MOSCOW (Reuters) - Russian President Vladimir Putin said on Wednesday the European Union was ignoring moves by the bloc's members Estonia and Latvia to glorify Nazism.

Putin, speaking in the Kremlin to members of the European Jewish Congress, said he was shocked by an annual Waffen SS parade which took place in Latvia last March.

"Some facts which we come up against in several countries of Eastern Europe have provoked open astonishment and incomprehension," Putin said on national television.

"The activities of the Latvian and Estonian authorities openly connive at the glorification of Nazis and their accomplices. But these facts remain unnoticed by the European Union," Putin said.

In 2006, Latvian officials banned an annual march commemorating the Latvian Waffen SS Volunteer Legion's fight against the Red Army, although far right groups marched anyway.

Russia's relations with Estonia also sunk to a new low this year when Estonian authorities moved a Red Army monument, the latest in a long series of disputes between Moscow and the Baltic states over World War Two.

Soviet forces annexed Estonia, Latvia and Lithuania during the war, and locals in the Baltic states fought on both the Nazi German and Russian sides.
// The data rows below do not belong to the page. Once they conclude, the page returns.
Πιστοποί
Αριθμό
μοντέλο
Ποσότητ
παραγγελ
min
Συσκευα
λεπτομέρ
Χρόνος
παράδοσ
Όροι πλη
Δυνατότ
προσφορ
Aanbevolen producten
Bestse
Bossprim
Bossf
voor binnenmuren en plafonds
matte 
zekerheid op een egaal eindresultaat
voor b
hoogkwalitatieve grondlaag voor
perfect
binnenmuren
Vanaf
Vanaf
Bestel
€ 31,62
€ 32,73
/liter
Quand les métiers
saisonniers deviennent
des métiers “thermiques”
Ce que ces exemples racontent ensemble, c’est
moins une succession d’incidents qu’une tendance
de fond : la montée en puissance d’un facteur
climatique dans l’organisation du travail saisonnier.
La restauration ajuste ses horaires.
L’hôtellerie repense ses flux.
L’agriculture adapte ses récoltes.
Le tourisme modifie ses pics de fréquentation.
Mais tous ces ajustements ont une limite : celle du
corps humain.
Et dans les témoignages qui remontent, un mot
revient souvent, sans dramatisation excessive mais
Russia says it liberated the countries from Nazi occupation in a victory that cost it 20 million lives. It sees its defeat of Germany as a defining moment in its history and is sensitive to accusations that it occupied Eastern European countries.

But many in the region associate the arrival of Red Army soldiers with the start of nearly five decades of Soviet rule, during which thousands of people were arrested and sent to camps, and their governments directed from Moscow.